Super AI: The future of Big data?

Source: Internet
Author: User
Keywords Large data we algorithms artificial intelligence

In Baidu large data opening conference, engaged in computer academic theory of the bosom into Peng President's speech as a sap to all listeners, Huai Principal's academic speech to make everyone foggy, all the people dizzy, the scene can understand is absolutely a minority, may feel the headmaster a bit like an alien in that selfish speech. But as a person who once wanted to engage in artificial intelligence research but missed a computer graduate, but the more the more excited, seems to find the future of artificial intelligence can reach the possibility, then I will now try to convert Professor Huai's speech to human also can understand language.

One, understand big data

1, the four characteristics of the current large data: Large scale, fast change, kind of miscellaneous, low value density.

In fact, it's easy to understand, we look at the big data on Sina Weibo, why it is so difficult to know, Sina Weibo has a large number of users large data, but the use of these behavioral data is struggling, because the data generated on the microblog is not vertical enough, involving a wide range, and business-related values are harder to dig.

2, industrial achievements

Huai principal cited three pieces of content, Baidu and Google familiar with user browsing behavior, and thus provide personalized search. Taobao Amazon is familiar with user shopping habits, can provide users with accurate preferences. Weibo and Twitter understand the user's thinking habits and social cognition, and can provide a series of data such as the public sentiment for the country and the enterprise.

Second, the change of thinking in practice

Big data gives us a shift in thinking about research and practical strategies.

1, from sampling to full sample, large data determines the characteristics of the all-inclusive, in the traditional industry to teach us to do statistics the largest way is sampling, such as system sampling, stratified sampling, quota sampling ..., these statistical methods will be more and more in the big data age disappear. Large data information can be counted to all the data to be counted, the industrial era of statistical methods eliminated.

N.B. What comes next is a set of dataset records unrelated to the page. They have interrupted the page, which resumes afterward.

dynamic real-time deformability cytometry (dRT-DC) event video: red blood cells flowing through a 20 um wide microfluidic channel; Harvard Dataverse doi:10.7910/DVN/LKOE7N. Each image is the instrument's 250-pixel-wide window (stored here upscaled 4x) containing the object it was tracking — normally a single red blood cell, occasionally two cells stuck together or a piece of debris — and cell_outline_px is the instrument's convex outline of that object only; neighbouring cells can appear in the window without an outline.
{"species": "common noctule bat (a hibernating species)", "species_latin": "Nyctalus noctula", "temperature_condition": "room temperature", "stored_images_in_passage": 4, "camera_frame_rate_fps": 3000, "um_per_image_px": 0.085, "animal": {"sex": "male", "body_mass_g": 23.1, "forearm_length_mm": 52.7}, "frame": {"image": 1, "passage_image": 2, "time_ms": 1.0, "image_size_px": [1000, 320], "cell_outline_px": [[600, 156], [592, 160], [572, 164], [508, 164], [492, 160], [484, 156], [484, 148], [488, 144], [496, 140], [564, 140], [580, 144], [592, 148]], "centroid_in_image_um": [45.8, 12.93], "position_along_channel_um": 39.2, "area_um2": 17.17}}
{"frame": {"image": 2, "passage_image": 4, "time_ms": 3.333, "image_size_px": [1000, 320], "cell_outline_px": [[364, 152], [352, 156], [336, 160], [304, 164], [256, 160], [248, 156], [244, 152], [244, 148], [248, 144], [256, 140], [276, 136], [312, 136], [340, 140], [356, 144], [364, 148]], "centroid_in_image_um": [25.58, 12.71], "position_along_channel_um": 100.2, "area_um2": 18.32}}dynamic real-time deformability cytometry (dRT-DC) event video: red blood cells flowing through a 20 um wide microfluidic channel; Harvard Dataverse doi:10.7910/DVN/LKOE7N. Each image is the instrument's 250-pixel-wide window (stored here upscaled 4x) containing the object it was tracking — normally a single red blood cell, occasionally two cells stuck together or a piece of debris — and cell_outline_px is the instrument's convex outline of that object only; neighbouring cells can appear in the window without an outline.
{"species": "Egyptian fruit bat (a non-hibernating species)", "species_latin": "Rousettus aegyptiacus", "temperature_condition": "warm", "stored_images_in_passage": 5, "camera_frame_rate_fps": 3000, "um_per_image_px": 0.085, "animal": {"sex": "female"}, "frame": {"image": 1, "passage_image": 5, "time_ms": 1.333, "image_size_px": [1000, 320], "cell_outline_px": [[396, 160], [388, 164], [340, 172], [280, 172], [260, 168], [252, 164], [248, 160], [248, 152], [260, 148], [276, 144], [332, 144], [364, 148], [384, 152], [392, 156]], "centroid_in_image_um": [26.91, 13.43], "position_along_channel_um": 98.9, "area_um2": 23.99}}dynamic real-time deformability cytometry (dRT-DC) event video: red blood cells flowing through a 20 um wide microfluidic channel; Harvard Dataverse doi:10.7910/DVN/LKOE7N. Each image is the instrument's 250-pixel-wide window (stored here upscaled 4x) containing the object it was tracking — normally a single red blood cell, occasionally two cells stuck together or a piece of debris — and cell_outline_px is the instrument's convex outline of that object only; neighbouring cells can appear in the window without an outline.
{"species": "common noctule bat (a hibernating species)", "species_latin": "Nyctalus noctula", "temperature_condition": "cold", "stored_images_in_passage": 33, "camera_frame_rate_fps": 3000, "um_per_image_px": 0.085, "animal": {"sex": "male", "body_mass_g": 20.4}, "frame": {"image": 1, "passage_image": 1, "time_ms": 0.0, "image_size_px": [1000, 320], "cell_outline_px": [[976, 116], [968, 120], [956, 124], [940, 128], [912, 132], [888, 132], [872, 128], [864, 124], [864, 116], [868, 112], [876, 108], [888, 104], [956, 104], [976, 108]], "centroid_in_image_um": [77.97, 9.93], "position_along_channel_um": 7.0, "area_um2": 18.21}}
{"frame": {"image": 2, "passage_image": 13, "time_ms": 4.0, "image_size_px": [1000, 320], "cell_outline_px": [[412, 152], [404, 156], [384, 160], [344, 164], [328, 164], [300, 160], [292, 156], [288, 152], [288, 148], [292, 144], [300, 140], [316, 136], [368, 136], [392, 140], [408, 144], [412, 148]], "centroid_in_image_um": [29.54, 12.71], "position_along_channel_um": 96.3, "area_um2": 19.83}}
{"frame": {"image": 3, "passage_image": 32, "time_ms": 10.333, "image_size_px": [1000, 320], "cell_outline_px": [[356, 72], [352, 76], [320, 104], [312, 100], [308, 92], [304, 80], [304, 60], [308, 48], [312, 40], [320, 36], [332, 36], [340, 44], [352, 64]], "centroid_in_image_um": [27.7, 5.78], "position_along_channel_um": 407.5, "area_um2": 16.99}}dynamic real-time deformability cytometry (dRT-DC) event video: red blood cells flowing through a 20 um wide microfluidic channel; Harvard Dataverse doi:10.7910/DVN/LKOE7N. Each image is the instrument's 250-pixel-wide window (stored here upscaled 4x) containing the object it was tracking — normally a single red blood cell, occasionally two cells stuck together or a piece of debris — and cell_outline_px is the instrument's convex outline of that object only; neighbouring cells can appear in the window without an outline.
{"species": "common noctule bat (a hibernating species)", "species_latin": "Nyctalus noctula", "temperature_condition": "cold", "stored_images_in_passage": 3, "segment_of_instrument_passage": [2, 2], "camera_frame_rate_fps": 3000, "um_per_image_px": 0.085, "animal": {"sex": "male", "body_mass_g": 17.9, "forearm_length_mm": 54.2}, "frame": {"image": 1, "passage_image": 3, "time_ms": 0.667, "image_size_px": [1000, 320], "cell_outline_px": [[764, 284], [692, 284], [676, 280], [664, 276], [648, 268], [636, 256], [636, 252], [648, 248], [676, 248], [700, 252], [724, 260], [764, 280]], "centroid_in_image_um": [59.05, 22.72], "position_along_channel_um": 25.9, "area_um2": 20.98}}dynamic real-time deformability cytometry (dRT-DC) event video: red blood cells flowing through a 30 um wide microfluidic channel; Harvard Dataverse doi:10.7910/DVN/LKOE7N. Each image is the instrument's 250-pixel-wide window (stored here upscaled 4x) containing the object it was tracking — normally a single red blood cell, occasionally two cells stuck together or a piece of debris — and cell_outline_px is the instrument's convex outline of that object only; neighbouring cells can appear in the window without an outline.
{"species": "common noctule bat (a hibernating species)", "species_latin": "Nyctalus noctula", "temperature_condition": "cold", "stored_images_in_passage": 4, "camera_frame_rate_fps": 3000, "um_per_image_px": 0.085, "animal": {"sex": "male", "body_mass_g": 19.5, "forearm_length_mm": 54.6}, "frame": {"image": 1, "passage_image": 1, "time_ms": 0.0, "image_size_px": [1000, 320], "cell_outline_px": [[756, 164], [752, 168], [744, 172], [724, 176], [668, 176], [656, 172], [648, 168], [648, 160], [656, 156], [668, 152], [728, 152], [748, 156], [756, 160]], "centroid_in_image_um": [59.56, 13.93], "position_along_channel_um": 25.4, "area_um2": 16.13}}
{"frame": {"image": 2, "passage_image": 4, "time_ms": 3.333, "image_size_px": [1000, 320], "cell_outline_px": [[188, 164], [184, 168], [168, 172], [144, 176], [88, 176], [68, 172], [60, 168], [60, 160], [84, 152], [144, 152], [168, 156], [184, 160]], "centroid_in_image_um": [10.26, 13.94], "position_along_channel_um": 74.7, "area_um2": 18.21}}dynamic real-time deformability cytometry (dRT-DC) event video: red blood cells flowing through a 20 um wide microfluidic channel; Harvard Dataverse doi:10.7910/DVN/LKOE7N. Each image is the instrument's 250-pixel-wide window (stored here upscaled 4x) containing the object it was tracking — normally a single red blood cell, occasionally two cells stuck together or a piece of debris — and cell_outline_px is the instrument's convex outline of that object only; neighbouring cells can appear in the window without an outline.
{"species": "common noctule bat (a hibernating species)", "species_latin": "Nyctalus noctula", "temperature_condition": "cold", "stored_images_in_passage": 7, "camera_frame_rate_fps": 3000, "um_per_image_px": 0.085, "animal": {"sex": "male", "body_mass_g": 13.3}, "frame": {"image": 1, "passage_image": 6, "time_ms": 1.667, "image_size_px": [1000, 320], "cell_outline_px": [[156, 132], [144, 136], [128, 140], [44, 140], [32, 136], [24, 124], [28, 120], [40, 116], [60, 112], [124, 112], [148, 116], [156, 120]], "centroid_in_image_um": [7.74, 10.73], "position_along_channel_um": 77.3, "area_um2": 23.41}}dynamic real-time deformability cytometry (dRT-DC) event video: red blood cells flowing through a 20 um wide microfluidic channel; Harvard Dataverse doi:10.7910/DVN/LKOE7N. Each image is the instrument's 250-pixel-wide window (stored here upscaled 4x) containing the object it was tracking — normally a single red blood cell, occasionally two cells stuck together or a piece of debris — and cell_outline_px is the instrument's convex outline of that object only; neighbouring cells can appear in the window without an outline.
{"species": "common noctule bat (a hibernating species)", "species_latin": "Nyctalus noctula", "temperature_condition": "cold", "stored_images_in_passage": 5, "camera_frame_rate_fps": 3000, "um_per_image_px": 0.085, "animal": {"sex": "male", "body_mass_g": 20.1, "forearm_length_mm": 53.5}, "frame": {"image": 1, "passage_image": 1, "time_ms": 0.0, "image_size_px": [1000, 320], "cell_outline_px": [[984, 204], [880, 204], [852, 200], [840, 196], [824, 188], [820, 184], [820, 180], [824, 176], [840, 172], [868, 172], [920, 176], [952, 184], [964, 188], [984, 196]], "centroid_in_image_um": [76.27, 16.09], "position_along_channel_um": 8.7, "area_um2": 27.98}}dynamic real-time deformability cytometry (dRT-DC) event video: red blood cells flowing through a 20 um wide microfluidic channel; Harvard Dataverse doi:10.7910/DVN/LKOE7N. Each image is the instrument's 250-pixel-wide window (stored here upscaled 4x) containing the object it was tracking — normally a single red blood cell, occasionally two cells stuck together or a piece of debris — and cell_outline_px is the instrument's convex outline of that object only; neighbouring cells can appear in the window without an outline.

We will use technology to get all the data we want to count.

2, from accurate to imprecise. In fact, this is also very good understanding, we take the traditional era of search, in the traditional search era, when we go to query a certain information, we need to get all the data, but the search engine has completely changed our understanding, the search engine provides only the first few items, These items fully meet our information needs.

Search engine is actually doing a set of fuzzy algorithm, after a series of algorithms to calculate, the best results brought to the user, and this result of the presentation also subvert the traditional understanding of the definition of the goal, in the Big Data era, we are not pursuing the absolute goal, It is a vague and imprecise unknown target deduced from the macroscopic trend.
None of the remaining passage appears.